Post by Steven Whitehouse
If the node seems stuck, then try and echo t >/proc/sysrq-trigger and
look at the backtraces of any process which has called into gfs2 to see
where they are waiting. Also a dump of the glocks (you'll need to have
debugfs mounted) on all nodes should then allow you to work out whether
something on the stuck nodes is waiting for something on one of the
other nodes. Sometimes its useful to look at the DLM locks as well.

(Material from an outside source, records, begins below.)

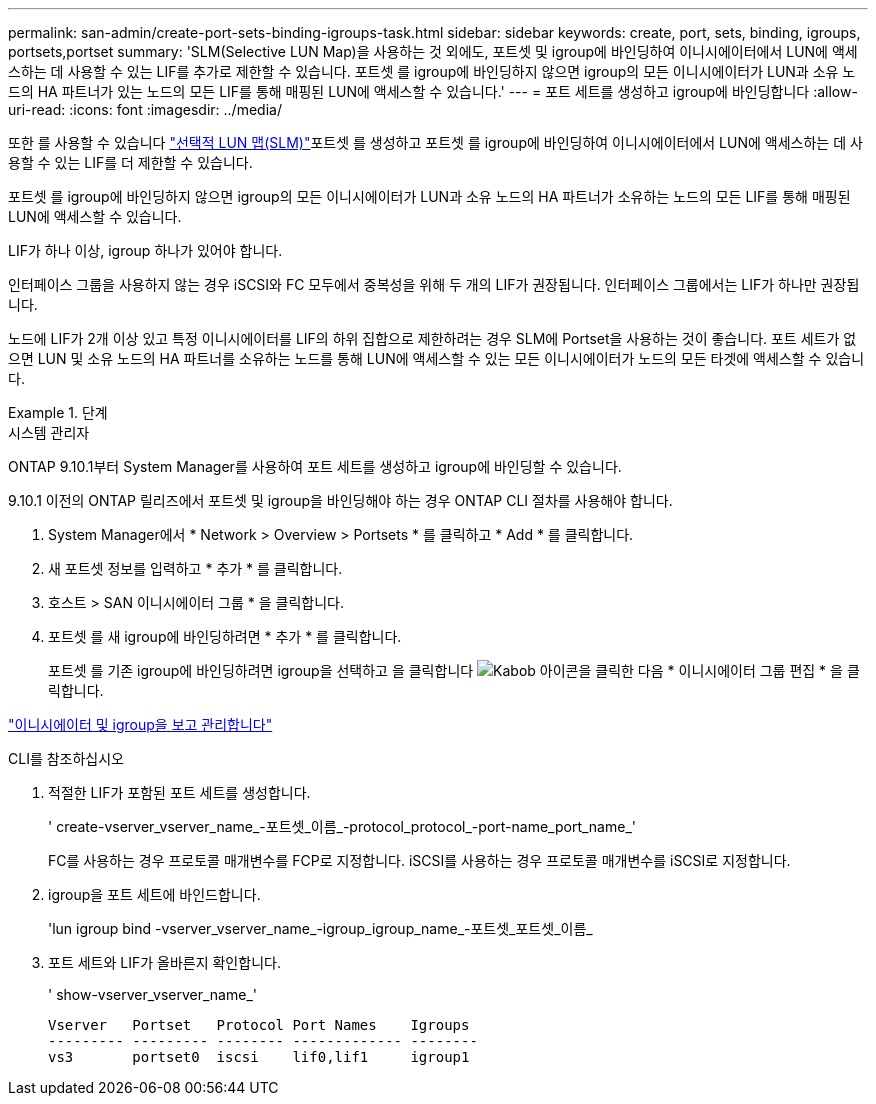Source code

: ---
permalink: san-admin/create-port-sets-binding-igroups-task.html 
sidebar: sidebar 
keywords: create, port, sets, binding, igroups, portsets,portset 
summary: 'SLM(Selective LUN Map)을 사용하는 것 외에도, 포트셋 및 igroup에 바인딩하여 이니시에이터에서 LUN에 액세스하는 데 사용할 수 있는 LIF를 추가로 제한할 수 있습니다. 포트셋 를 igroup에 바인딩하지 않으면 igroup의 모든 이니시에이터가 LUN과 소유 노드의 HA 파트너가 있는 노드의 모든 LIF를 통해 매핑된 LUN에 액세스할 수 있습니다.' 
---
= 포트 세트를 생성하고 igroup에 바인딩합니다
:allow-uri-read: 
:icons: font
:imagesdir: ../media/


[role="lead"]
또한 를 사용할 수 있습니다 link:selective-lun-map-concept.html["선택적 LUN 맵(SLM)"]포트셋 를 생성하고 포트셋 를 igroup에 바인딩하여 이니시에이터에서 LUN에 액세스하는 데 사용할 수 있는 LIF를 더 제한할 수 있습니다.

포트셋 를 igroup에 바인딩하지 않으면 igroup의 모든 이니시에이터가 LUN과 소유 노드의 HA 파트너가 소유하는 노드의 모든 LIF를 통해 매핑된 LUN에 액세스할 수 있습니다.

LIF가 하나 이상, igroup 하나가 있어야 합니다.

인터페이스 그룹을 사용하지 않는 경우 iSCSI와 FC 모두에서 중복성을 위해 두 개의 LIF가 권장됩니다. 인터페이스 그룹에서는 LIF가 하나만 권장됩니다.

노드에 LIF가 2개 이상 있고 특정 이니시에이터를 LIF의 하위 집합으로 제한하려는 경우 SLM에 Portset을 사용하는 것이 좋습니다. 포트 세트가 없으면 LUN 및 소유 노드의 HA 파트너를 소유하는 노드를 통해 LUN에 액세스할 수 있는 모든 이니시에이터가 노드의 모든 타겟에 액세스할 수 있습니다.

[role="tabbed-block"]
.단계
====
.시스템 관리자
--
ONTAP 9.10.1부터 System Manager를 사용하여 포트 세트를 생성하고 igroup에 바인딩할 수 있습니다.

9.10.1 이전의 ONTAP 릴리즈에서 포트셋 및 igroup을 바인딩해야 하는 경우 ONTAP CLI 절차를 사용해야 합니다.

. System Manager에서 * Network > Overview > Portsets * 를 클릭하고 * Add * 를 클릭합니다.
. 새 포트셋 정보를 입력하고 * 추가 * 를 클릭합니다.
. 호스트 > SAN 이니시에이터 그룹 * 을 클릭합니다.
. 포트셋 를 새 igroup에 바인딩하려면 * 추가 * 를 클릭합니다.
+
포트셋 를 기존 igroup에 바인딩하려면 igroup을 선택하고 을 클릭합니다 image:icon_kabob.gif["Kabob 아이콘"]을 클릭한 다음 * 이니시에이터 그룹 편집 * 을 클릭합니다.



link:manage-san-initiators-task.html["이니시에이터 및 igroup을 보고 관리합니다"]

--
.CLI를 참조하십시오
--
. 적절한 LIF가 포함된 포트 세트를 생성합니다.
+
' create-vserver_vserver_name_-포트셋_이름_-protocol_protocol_-port-name_port_name_'

+
FC를 사용하는 경우 프로토콜 매개변수를 FCP로 지정합니다. iSCSI를 사용하는 경우 프로토콜 매개변수를 iSCSI로 지정합니다.

. igroup을 포트 세트에 바인드합니다.
+
'lun igroup bind -vserver_vserver_name_-igroup_igroup_name_-포트셋_포트셋_이름_

. 포트 세트와 LIF가 올바른지 확인합니다.
+
' show-vserver_vserver_name_'

+
[listing]
----
Vserver   Portset   Protocol Port Names    Igroups
--------- --------- -------- ------------- --------
vs3       portset0  iscsi    lif0,lif1     igroup1
----


--
====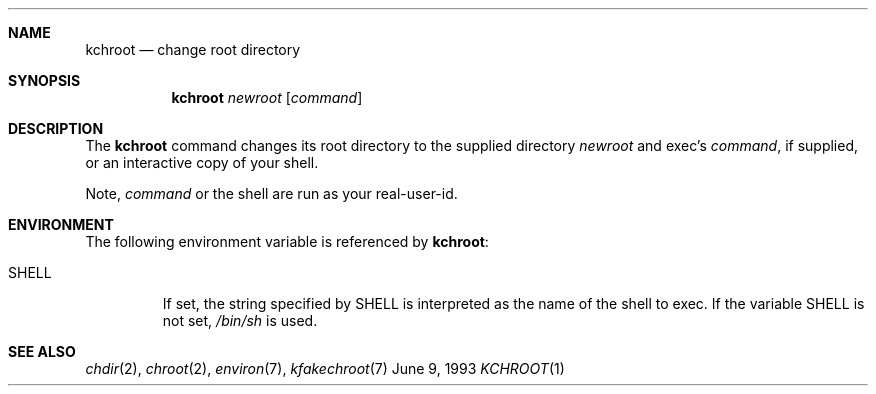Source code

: \" Copyright (c) 1988, 1991, 1993
.\"	The Regents of the University of California.  All rights reserved.
.\"
.\" Redistribution and use in source and binary forms, with or without
.\" modification, are permitted provided that the following conditions
.\" are met:
.\" 1. Redistributions of source code must retain the above copyright
.\"    notice, this list of conditions and the following disclaimer.
.\" 2. Redistributions in binary form must reproduce the above copyright
.\"    notice, this list of conditions and the following disclaimer in the
.\"    documentation and/or other materials provided with the distribution.
.\" 3. All advertising materials mentioning features or use of this software
.\"    must display the following acknowledgement:
.\"	This product includes software developed by the University of
.\"	California, Berkeley and its contributors.
.\" 4. Neither the name of the University nor the names of its contributors
.\"    may be used to endorse or promote products derived from this software
.\"    without specific prior written permission.
.\"
.\" THIS SOFTWARE IS PROVIDED BY THE REGENTS AND CONTRIBUTORS ``AS IS'' AND
.\" ANY EXPRESS OR IMPLIED WARRANTIES, INCLUDING, BUT NOT LIMITED TO, THE
.\" IMPLIED WARRANTIES OF MERCHANTABILITY AND FITNESS FOR A PARTICULAR PURPOSE
.\" ARE DISCLAIMED.  IN NO EVENT SHALL THE REGENTS OR CONTRIBUTORS BE LIABLE
.\" FOR ANY DIRECT, INDIRECT, INCIDENTAL, SPECIAL, EXEMPLARY, OR CONSEQUENTIAL
.\" DAMAGES (INCLUDING, BUT NOT LIMITED TO, PROCUREMENT OF SUBSTITUTE GOODS
.\" OR SERVICES; LOSS OF USE, DATA, OR PROFITS; OR BUSINESS INTERRUPTION)
.\" HOWEVER CAUSED AND ON ANY THEORY OF LIABILITY, WHETHER IN CONTRACT, STRICT
.\" LIABILITY, OR TORT (INCLUDING NEGLIGENCE OR OTHERWISE) ARISING IN ANY WAY
.\" OUT OF THE USE OF THIS SOFTWARE, EVEN IF ADVISED OF THE POSSIBILITY OF
.\" SUCH DAMAGE.
.\"
.\"     @(#)kchroot.1	8.1 (Berkeley) 6/9/93
.\"
.Dd June 9, 1993
.Dt KCHROOT 1
.Sh NAME
.Nm kchroot
.Nd change root directory
.Sh SYNOPSIS
.Nm kchroot
.Ar newroot
.Op Ar command
.Sh DESCRIPTION
The
.Nm
command changes its root directory to the supplied directory
.Ar newroot
and exec's
.Ar command ,
if supplied, or an interactive copy of your shell.
.Pp
Note,
.Ar command
or the shell are run as your real-user-id.
.Sh ENVIRONMENT
The following environment variable is referenced by
.Nm kchroot :
.Bl -tag -width SHELL
.It Ev SHELL
If set,
the string specified by
.Ev SHELL
is interpreted as the name of
the shell to exec.
If the variable
.Ev SHELL
is not set,
.Pa /bin/sh
is used.
.El
.Sh SEE ALSO
.Xr chdir 2 ,
.Xr chroot 2 ,
.Xr environ 7 ,
.Xr kfakechroot 7
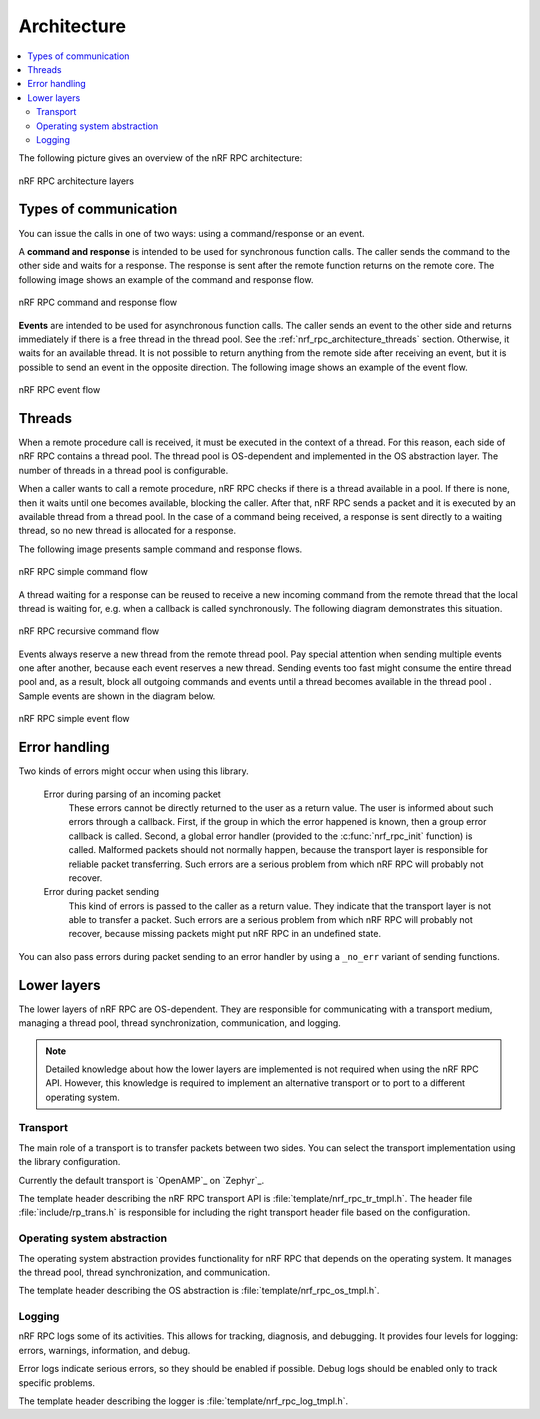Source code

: .. _nrf_rpc_architecture:

Architecture
############

.. contents::
   :local:
   :depth: 2

The following picture gives an overview of the nRF RPC architecture:

.. figure:: img/layers.svg
   :alt: nRF RPC architecture layers
   :align: center

   nRF RPC architecture layers

Types of communication
======================

You can issue the calls in one of two ways: using a command/response or an event.

A **command and response** is intended to be used for synchronous function calls.
The caller sends the command to the other side and waits for a response.
The response is sent after the remote function returns on the remote core.
The following image shows an example of the command and response flow.

.. figure:: img/cmd_flow.svg
   :alt: nRF RPC command and response flow
   :align: center

   nRF RPC command and response flow

**Events** are intended to be used for asynchronous function calls.
The caller sends an event to the other side and returns immediately if there is a free thread in the thread pool.
See the :ref:`nrf_rpc_architecture_threads` section.
Otherwise, it waits for an available thread.
It is not possible to return anything from the remote side after receiving an event, but it is possible to send an event in the opposite direction.
The following image shows an example of the event flow.

.. figure:: img/evt_flow.svg
   :alt: nRF RPC event flow
   :align: center

   nRF RPC event flow

.. _nrf_rpc_architecture_threads:

Threads
=======

When a remote procedure call is received, it must be executed in the context of a thread.
For this reason, each side of nRF RPC contains a thread pool.
The thread pool is OS-dependent and implemented in the OS abstraction layer.
The number of threads in a thread pool is configurable.

When a caller wants to call a remote procedure, nRF RPC checks if there is a thread available in a pool.
If there is none, then it waits until one becomes available, blocking the caller.
After that, nRF RPC sends a packet and it is executed by an available thread from a thread pool.
In the case of a command being received, a response is sent directly to a waiting thread, so no new thread is allocated for a response.

The following image presents sample command and response flows.

.. figure:: img/cmd_simple.svg
   :alt: nRF RPC simple command flow
   :align: center

   nRF RPC simple command flow

A thread waiting for a response can be reused to receive a new incoming command from the remote thread that the local thread is waiting for, e.g. when a callback is called synchronously.
The following diagram demonstrates this situation.

.. figure:: img/cmd_recursive.svg
   :alt: nRF RPC recursive command flow
   :align: center

   nRF RPC recursive command flow

Events always reserve a new thread from the remote thread pool.
Pay special attention when sending multiple events one after another, because each event reserves a new thread.
Sending events too fast might consume the entire thread pool and, as a result, block all outgoing commands and events until a thread becomes available in the thread pool .
Sample events are shown in the diagram below.

.. figure:: img/evt_simple.svg
   :alt: nRF RPC simple event flow
   :align: center

   nRF RPC simple event flow

Error handling
==============

Two kinds of errors might occur when using this library.

 Error during parsing of an incoming packet
    These errors cannot be directly returned to the user as a return value.
    The user is informed about such errors through a callback.
    First, if the group in which the error happened is known, then a group error callback is called.
    Second, a global error handler (provided to the :c:func:`nrf_rpc_init` function) is called.
    Malformed packets should not normally happen, because the transport layer is responsible for reliable packet transferring.
    Such errors are a serious problem from which nRF RPC will probably not recover.

 Error during packet sending
    This kind of errors is passed to the caller as a return value.
    They indicate that the transport layer is not able to transfer a packet.
    Such errors are a serious problem from which nRF RPC will probably not recover, because missing packets might put nRF RPC in an undefined state.


You can also pass errors during packet sending to an error handler by using a ``_no_err`` variant of sending functions.

Lower layers
============

The lower layers of nRF RPC are OS-dependent.
They are responsible for communicating with a transport medium, managing a thread pool, thread synchronization, communication, and logging.

.. note::
   Detailed knowledge about how the lower layers are implemented is not required when using the nRF RPC API.
   However, this knowledge is required to implement an alternative transport or to port to a different operating system.

Transport
---------

The main role of a transport is to transfer packets between two sides.
You can select the transport implementation using the library configuration.

Currently the default transport is `OpenAMP`_ on `Zephyr`_.

The template header describing the nRF RPC transport API is :file:`template/nrf_rpc_tr_tmpl.h`.
The header file :file:`include/rp_trans.h` is responsible for including the right transport header file based on the configuration.

Operating system abstraction
----------------------------

The operating system abstraction provides functionality for nRF RPC that depends on the operating system.
It manages the thread pool, thread synchronization, and communication.

The template header describing the OS abstraction is :file:`template/nrf_rpc_os_tmpl.h`.


Logging
-------

nRF RPC logs some of its activities.
This allows for tracking, diagnosis, and debugging.
It provides four levels for logging: errors, warnings, information, and debug.

Error logs indicate serious errors, so they should be enabled if possible.
Debug logs should be enabled only to track specific problems.

The template header describing the logger is :file:`template/nrf_rpc_log_tmpl.h`.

Okay - processes that are hung due to I/O on GFS2 filesystem all have
a similar call stack:

=======================
ls D C981824A 2928 11112 11000 (NOTLB)
e3065e48 00200086 f8cc4b9d c981824a 00008773 f5126a80 00000008 f5876550
c20e7550 c990b3d9 00008773 000f318f 00000001 f587665c c20049e0 00000044
f8c4b10b f5327ac0 f8c4b83e ffffffff 00000000 00000000 e3065e74 00000000
Call Trace:
[<f8cc4b9d>] put_rsb+0x27/0x36 [dlm]
[<f8c4b10b>] gdlm_ast+0x0/0x2 [lock_dlm]
[<f8c4b83e>] gdlm_bast+0x0/0x76 [lock_dlm]
[<f8d21c99>] just_schedule+0x5/0x8 [gfs2]
[<c0604d68>] __wait_on_bit+0x33/0x58
[<f8d21c94>] just_schedule+0x0/0x8 [gfs2]
[<f8d21c94>] just_schedule+0x0/0x8 [gfs2]
[<c0604def>] out_of_line_wait_on_bit+0x62/0x6a
[<c0436076>] wake_bit_function+0x0/0x3c
[<f8d21c90>] wait_on_holder+0x27/0x2b [gfs2]
[<f8d22e32>] glock_wait_internal+0xdb/0x1ec [gfs2]
[<f8d230b1>] gfs2_glock_nq+0x16e/0x18e [gfs2]
[<f8d24177>] gfs2_glock_nq_atime+0x164/0x2de [gfs2]
[<f8d2b7dd>] gfs2_readdir+0x47/0x8b [gfs2]
[<c047f754>] filldir64+0x0/0xc5
[<f8d2416f>] gfs2_glock_nq_atime+0x15c/0x2de [gfs2]
[<c047f935>] vfs_readdir+0x63/0x8d
[<c047f754>] filldir64+0x0/0xc5
[<c047f9c2>] sys_getdents64+0x63/0xa5
[<c0404eff>] syscall_call+0x7/0xb
=======================
python D 2A0CCE0D 1676 10551 10175 (NOTLB)
f468fd7c 00000082 00000096 2a0cce0d 00000828 00000001 00000009 f5023550
c20e7550 2a0ce9ae 00000828 00001ba1 00000001 f502365c c20049e0 f40af2c4
f8cc4b9d 00000000 f40af2c0 ffffffff 00000000 00000000 f468fda8 00000000
Call Trace:
[<f8cc4b9d>] put_rsb+0x27/0x36 [dlm]
[<f8d21c99>] just_schedule+0x5/0x8 [gfs2]
[<c0604d68>] __wait_on_bit+0x33/0x58
[<f8d21c94>] just_schedule+0x0/0x8 [gfs2]
[<f8d21c94>] just_schedule+0x0/0x8 [gfs2]
[<c0604def>] out_of_line_wait_on_bit+0x62/0x6a
[<c0436076>] wake_bit_function+0x0/0x3c
[<f8d21c90>] wait_on_holder+0x27/0x2b [gfs2]
[<f8d22e32>] glock_wait_internal+0xdb/0x1ec [gfs2]
[<f8d230b1>] gfs2_glock_nq+0x16e/0x18e [gfs2]
[<f8d2e911>] gfs2_permission+0x69/0xb4 [gfs2]
[<f8d2e90a>] gfs2_permission+0x62/0xb4 [gfs2]
[<f8d2e8a8>] gfs2_permission+0x0/0xb4 [gfs2]
[<c047b557>] permission+0x78/0xb5
[<c047c9c0>] __link_path_walk+0x141/0xd33
[<f8d23322>] gfs2_glock_dq+0x9e/0xb2 [gfs2]
[<c048d67a>] __mark_inode_dirty+0x13d/0x14f
[<c047d5fb>] link_path_walk+0x49/0xbd
[<c044ae04>] audit_syscall_entry+0x11c/0x14e
[<c047d9c8>] do_path_lookup+0x20e/0x25e
[<c047ded5>] sys_mkdirat+0x36/0xb6
[<c044ae04>] audit_syscall_entry+0x11c/0x14e
[<c047df64>] sys_mkdir+0xf/0x13
[<c0404eff>] syscall_call+0x7/0xb
=======================

I've got dumps of the glocks from debugfs, but I'm not really familiar
enough to GFS to understand what I'm reading. I tried to file a bug
in RH Bugzilla, but am getting 503 errors. I've posted the glock
dumps here:

http://kallisti.us/~ross/working-glocks
http://kallisti.us/~ross/broken-glocks

Can you point me in the direction of a document that explains what
the various things in the output mean?